_ASSIGNED TASK 1_
Repeat the part of the court opinion on insurance policy limits starting with "Five months into" and going on through "in October 1996.".
_ASSIGNED TASK 2_
Write the next part of the court opinion on insurance policy limits, picking up right after its final sentence.

On January 22, 1991, a month after the request, an adjuster wrote to DiCesare to state that the company had a "policy not to disclose the amount of the policy limits." DiCesare would later say, in a declaration filed in opposition to a summary judgment motion, that he would have accepted the (subsequently revealed) $100,000 policy limits "on any date up to and including, January 22, 1991, when I was made aware that the policy limits would not be disclosed absent formal litigation."
Four months went by. Then, on May 28, 1991, DiCesare wrote to send the adjuster information about the extent of his client's injuries, confirming the insurer's refusal to disclose the policy limits, and declared that "[b]ut for" the insurer's "actions," the "matter" might "otherwise have been resolved without formal litigation ...." A complaint was filed that very day.
Five months into the litigationon October 28, 1991Amex made a settlement limits offer of $100,000, presumably by then having disclosed the limits. That offer was refused.
No settlement demand was ever made by DiCesare or anyone else on behalf of Boicourt during the next three and a half years. The case came to trial in December 1994, resulting in a stipulated judgment of $2,985,000 against Belcher the son, and $15,000 against Belcher the father, as owner. Amex paid its policy limit of $100,000. Belcher the son assigned his rights against Amex to Boicourt in return for a contract not to execute on the judgment. In December 1995, Boicourt filed this lawsuit against Amex for bad faith. Amex brought a successful summary judgment motion in October 1996.
We need not rehash the well-settled rules of bad faith liability for the refusal of a liability insurer to settle a case, if the opportunity arises, within policy limits when it ultimately results in a judgment in excess of the policy limits against the insured. Suffice to say for now that the relevance of disclosure of policy limits to the settlement of an underlying claim cannot be gainsaid. [78 Cal. App. 4th 1394]
Early on, our Supreme Court held that insurance policies (and, by extension, the limits set forth in them) were the proper subject of discovery. (Superior Ins. Co. v. Superior Court (1951) 37 Cal. 2d 749 [235 P.2d 833].) Among other things the high court noted that "knowledge of low policy limits" could benefit defendants (that is, policyholders) because that knowledge would tend "to discourage a seriously injured plaintiff from holding out for a settlement commensurate with the extent of the injuries." (Id. at p. 755.)

Text extractions by page:
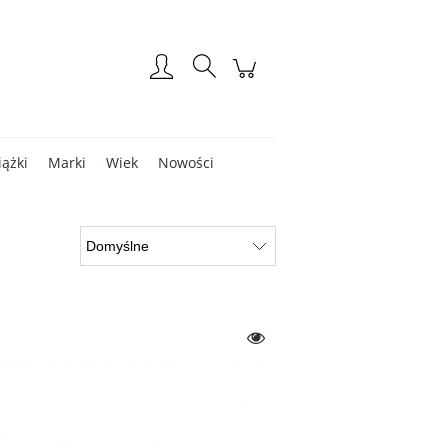
Zarejestruj się
Zaloguj się
iążki
Marki
Wiek
Nowości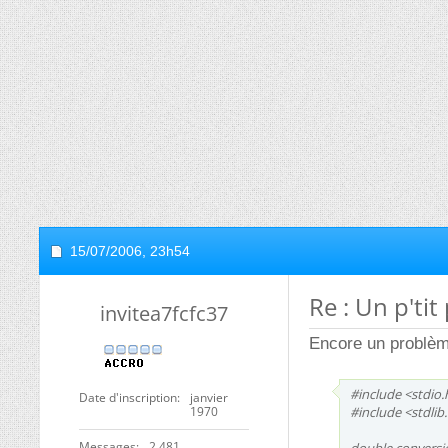
15/07/2006,
23h54
Re : Un p'tit
invitea7fcfc37
Encore un problèm
#include <stdio.
Date d'inscription
janvier
1970
#include <stdlib
Messages
2 481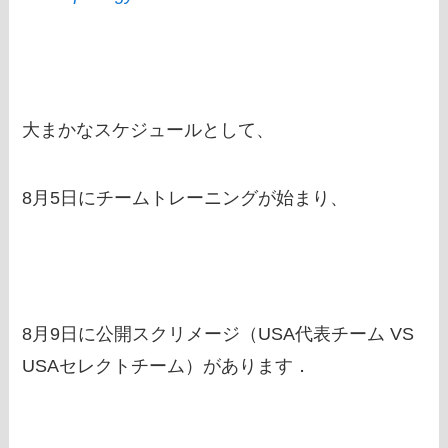
大まかなスケジュールとして、
8月5日にチームトレーニングが始まり、
8月9日に公開スクリメージ（USA代表チーム VS
USAセレクトチーム）があります．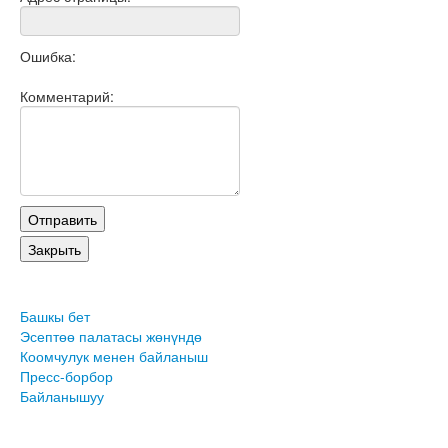
Ошибка:
Комментарий:
Башкы бет
Эсептөө палатасы жөнүндө
Коомчулук менен байланыш
Пресс-борбор
Байланышуу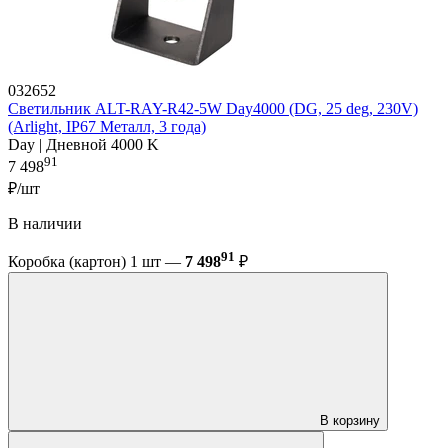
032652
Светильник ALT-RAY-R42-5W Day4000 (DG, 25 deg, 230V)
(Arlight, IP67 Металл, 3 года)
Day | Дневной 4000 K
91
7 498
₽/шт
В наличии
91
Коробка (картон) 1 шт —
7 498
₽
В корзину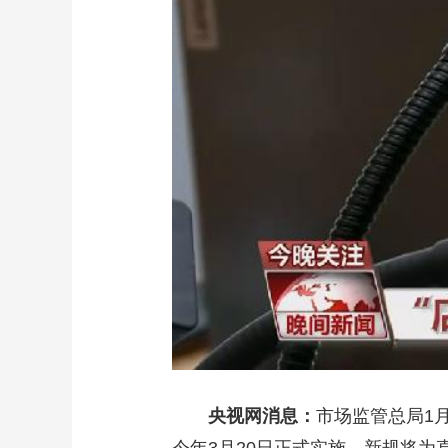
财经
教育
乡村振兴
生态环境
一带一路
大国智造
大国展会
大国保险
云顶对话
CCTV.节目官网
直播
节目单
栏目
片库
央视网消息：
市场监管总局1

_TASK ANSWER 1_
Five months into the litigationon October 28, 1991Amex made a settlement limits offer of $100,000, presumably by then having disclosed the limits. That offer was refused.
No settlement demand was ever made by DiCesare or anyone else on behalf of Boicourt during the next three and a half years. The case came to trial in December 1994, resulting in a stipulated judgment of $2,985,000 against Belcher the son, and $15,000 against Belcher the father, as owner. Amex paid its policy limit of $100,000. Belcher the son assigned his rights against Amex to Boicourt in return for a contract not to execute on the judgment. In December 1995, Boicourt filed this lawsuit against Amex for bad faith. Amex brought a successful summary judgment motion in October 1996.

_TASK ANSWER 2_
Along these lines, any number of jurisdictions have stressed the relationship between the disclosure of policy limits and settlement in the context of discovery. (See Johanek, v. Aberle supra, 27 F.R.D. at p. 278 [" 'Such knowledge, furthermore, would also lead to more purposeful discussions of settlement, and thereby effectuate the dispatch of court business' "]; Kunkel v. United Security Ins. Co. of New Jersey (1969) 84 S.D. 116 [168 N.W.2d 723, 731] [despite lack of affirmative duty to disclose, disclosure "has been recognized as relevant to evaluating a case and as an aid in achieving settlements"]; Szarmack v. Welch (1972) 220 Pa.Super. 407 [289 A.2d 149,153] ["Such knowledge would tend to adjust the plaintiff's settlement objective"]; Mosca v. Pensky (1973) 73 Misc.2d 144 [341 N.Y.S.2d 219, 231] ["The primary rationale in support of discovery is that both counsel and the parties will realistically negotiate their claims, thereby maximizing efforts at settlement"].)
Accordingly, jurisdictions which have considered the disclosure problem in the context of bad faith (as distinct from discovery) have said that bad faith liability may indeed be predicated on a refusal to disclose policy limits. (See Powell v. Prudential Property & Cas. (Fla.Dist.Ct.App. 1991) 584 So. 2d 12, 14 ["liability may be predicated on a refusal to disclose policy limits"]; Szarmack v. Welch, supra, 289 A.2d at p. 153 ["An insurance company would violate its obligation to an insured to act in good faith if it did not reveal the existence of low policy limits when such a revelation would serve to protect the insured from a judgment far above the policy limits"]; Cernocky v. Indemnity Insurance Co. of No. Amer. (1966) 69 Ill.App.2d 196 [216 N.E.2d 198, 205] [refusal to disclose policy limits was among factors indicating bad faith].)
The Powell case from the Florida Court of Appeal closely parallels the one before us, even to the point that the trial court there, as here, ruled as a matter of law (there, in a directed verdict, here in a summary judgment) that the absence of a formal settlement offer absolutely precluded bad faith. In Powell, as in the case before us, there was a request for policy limits by the attorney for a severely injured claimant prior to the instigation of litigation, [78 Cal. App. 4th 1395] a refusal by the insurer to disclose them prior to litigation, a rejection of the limits after litigation commenced, and the ultimate rendering of an excess verdict against the policyholder. (See Powell v. Prudential Property & Cas., supra, 584 So.2d at p. 13.)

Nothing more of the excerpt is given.